▸ ACTIVITY
Tally the lines below that contain "shadow" and reply with only the tally.

[Stored items]
------------------------------------------------------------------------
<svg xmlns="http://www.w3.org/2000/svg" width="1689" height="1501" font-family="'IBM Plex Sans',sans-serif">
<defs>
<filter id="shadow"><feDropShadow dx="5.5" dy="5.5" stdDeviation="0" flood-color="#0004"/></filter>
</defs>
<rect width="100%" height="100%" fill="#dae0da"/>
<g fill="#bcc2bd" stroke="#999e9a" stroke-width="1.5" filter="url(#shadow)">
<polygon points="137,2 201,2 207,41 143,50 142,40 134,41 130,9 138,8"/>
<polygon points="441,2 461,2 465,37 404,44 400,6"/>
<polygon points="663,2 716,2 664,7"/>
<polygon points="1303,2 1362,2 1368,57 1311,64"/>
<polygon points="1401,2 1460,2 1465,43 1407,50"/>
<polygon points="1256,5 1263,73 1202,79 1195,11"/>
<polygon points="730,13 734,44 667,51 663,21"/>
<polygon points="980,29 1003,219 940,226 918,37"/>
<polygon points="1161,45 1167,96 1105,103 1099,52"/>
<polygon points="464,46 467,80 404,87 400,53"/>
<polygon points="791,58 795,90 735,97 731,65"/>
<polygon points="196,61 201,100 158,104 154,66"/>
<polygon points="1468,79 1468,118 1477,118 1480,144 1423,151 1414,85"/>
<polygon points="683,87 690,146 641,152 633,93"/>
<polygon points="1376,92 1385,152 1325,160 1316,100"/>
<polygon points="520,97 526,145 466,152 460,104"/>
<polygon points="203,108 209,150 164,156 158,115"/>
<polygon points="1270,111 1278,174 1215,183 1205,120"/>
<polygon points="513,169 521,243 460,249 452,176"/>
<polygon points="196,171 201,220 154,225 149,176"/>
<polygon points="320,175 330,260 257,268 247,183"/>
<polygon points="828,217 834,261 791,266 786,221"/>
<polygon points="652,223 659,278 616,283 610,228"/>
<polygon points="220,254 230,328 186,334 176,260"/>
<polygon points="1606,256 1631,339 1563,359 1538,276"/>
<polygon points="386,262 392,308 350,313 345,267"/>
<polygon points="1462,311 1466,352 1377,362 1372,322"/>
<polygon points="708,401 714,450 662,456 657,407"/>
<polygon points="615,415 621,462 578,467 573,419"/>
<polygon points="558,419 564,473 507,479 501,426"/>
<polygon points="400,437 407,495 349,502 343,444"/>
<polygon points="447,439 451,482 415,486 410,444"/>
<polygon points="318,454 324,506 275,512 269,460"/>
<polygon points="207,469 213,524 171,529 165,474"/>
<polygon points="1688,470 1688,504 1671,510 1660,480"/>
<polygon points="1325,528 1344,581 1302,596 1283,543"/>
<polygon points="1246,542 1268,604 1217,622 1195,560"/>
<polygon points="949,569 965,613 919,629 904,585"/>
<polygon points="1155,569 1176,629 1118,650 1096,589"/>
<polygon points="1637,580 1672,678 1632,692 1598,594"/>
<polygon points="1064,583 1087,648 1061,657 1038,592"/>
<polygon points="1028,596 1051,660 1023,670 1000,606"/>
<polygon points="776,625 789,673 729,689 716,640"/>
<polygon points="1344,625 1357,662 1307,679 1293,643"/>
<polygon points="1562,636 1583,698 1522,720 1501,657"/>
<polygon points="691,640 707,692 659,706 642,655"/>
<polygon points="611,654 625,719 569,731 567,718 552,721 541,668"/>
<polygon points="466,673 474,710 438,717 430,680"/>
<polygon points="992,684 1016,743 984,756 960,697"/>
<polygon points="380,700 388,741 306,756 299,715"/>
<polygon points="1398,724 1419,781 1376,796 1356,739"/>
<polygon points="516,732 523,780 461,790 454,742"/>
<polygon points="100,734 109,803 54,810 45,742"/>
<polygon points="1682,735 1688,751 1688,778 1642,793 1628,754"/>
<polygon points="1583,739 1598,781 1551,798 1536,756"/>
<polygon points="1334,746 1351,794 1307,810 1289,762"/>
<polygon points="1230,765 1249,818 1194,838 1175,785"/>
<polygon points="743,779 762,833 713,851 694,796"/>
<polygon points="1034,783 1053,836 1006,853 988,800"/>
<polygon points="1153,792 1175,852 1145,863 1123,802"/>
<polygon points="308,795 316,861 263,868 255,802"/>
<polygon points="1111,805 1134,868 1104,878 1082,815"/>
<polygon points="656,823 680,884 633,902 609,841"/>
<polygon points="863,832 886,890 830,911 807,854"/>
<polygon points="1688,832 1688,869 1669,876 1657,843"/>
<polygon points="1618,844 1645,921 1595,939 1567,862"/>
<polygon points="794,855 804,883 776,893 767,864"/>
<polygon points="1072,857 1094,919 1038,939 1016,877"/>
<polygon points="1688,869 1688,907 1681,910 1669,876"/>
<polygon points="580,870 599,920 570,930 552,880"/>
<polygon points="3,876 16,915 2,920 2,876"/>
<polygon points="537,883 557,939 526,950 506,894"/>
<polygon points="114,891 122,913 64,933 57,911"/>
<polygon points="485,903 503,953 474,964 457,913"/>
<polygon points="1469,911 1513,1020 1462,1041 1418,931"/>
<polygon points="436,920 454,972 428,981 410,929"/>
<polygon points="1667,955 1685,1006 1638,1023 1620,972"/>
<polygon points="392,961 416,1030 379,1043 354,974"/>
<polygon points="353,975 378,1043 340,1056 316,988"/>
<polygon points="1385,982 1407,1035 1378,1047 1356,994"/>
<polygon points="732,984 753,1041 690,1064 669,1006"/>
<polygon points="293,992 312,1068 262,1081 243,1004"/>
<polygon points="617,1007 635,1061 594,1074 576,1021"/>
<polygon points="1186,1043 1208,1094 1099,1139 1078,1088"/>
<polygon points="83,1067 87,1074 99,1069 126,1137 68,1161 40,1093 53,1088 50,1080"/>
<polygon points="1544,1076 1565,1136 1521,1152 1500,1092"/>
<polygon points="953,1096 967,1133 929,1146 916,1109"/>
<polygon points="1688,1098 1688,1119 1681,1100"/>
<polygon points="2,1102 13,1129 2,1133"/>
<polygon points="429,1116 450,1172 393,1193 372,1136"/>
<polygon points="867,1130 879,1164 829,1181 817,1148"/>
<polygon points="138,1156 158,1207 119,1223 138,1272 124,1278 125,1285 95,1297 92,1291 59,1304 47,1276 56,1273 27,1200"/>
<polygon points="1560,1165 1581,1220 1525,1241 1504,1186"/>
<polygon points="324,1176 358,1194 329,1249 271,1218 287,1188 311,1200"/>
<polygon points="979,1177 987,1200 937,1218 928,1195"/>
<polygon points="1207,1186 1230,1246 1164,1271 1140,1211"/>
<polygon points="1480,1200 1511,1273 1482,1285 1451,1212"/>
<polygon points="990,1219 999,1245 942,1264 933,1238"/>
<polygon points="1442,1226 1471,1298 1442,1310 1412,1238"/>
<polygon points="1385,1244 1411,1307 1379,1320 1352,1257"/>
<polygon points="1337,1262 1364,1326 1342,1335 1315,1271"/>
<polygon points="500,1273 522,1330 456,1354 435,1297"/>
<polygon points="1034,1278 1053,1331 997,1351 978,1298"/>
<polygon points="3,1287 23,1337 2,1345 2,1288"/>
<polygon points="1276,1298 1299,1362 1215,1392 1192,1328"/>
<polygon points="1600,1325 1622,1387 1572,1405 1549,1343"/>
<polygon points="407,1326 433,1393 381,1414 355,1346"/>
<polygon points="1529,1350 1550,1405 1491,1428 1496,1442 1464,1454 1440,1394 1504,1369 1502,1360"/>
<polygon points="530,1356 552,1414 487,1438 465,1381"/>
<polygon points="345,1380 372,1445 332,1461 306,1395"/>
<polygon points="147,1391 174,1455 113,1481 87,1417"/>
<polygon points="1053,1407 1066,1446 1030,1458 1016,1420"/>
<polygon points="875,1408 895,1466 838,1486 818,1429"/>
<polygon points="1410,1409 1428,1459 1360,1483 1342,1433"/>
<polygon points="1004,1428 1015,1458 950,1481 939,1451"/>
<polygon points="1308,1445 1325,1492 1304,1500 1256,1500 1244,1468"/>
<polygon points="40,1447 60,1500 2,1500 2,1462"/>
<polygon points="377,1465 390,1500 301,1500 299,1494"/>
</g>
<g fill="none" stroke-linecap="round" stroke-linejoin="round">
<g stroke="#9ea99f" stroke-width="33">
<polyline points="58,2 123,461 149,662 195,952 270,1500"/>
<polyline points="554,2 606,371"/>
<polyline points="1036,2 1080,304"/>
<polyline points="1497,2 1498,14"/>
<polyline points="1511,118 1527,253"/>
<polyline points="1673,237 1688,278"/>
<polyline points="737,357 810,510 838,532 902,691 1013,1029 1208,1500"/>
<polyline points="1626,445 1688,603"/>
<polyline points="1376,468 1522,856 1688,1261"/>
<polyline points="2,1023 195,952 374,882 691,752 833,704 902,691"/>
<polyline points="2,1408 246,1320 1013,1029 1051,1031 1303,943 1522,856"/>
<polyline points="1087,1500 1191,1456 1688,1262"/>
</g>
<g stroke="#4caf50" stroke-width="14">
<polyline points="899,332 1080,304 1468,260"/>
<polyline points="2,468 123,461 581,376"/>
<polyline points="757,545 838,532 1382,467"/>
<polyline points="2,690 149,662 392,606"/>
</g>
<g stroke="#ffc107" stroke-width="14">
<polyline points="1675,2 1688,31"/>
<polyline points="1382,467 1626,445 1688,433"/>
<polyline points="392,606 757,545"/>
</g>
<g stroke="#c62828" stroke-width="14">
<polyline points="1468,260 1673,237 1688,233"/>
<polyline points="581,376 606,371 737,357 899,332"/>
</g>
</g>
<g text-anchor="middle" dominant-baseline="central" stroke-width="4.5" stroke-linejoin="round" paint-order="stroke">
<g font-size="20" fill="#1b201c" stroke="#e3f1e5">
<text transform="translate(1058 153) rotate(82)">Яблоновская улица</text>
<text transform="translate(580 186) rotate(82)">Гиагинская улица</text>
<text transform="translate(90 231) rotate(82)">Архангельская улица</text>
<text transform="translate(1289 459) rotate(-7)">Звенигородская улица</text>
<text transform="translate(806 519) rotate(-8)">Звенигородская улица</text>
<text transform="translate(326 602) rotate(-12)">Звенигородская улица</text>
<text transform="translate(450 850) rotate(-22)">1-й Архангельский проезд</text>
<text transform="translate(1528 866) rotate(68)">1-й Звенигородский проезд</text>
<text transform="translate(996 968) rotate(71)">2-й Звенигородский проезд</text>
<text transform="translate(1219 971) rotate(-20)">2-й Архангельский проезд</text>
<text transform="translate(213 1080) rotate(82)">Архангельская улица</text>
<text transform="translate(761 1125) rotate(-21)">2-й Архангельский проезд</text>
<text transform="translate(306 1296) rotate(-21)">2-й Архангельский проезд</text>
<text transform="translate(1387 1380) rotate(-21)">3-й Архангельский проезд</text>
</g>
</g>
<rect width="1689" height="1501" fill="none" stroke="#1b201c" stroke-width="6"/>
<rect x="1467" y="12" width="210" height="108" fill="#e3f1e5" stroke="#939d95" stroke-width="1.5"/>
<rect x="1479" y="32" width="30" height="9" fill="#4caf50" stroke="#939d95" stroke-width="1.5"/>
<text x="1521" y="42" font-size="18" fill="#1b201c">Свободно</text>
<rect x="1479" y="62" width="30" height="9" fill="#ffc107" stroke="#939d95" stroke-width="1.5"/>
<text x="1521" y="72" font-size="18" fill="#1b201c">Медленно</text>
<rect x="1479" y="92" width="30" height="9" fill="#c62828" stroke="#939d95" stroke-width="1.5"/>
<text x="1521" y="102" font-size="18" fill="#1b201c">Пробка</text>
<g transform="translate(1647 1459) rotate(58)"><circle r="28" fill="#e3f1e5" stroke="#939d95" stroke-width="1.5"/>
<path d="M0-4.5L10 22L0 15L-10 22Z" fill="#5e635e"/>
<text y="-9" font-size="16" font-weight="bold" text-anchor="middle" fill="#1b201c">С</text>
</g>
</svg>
------------------------------------------------------------------------
▸ PROBLEM SOLUTION
2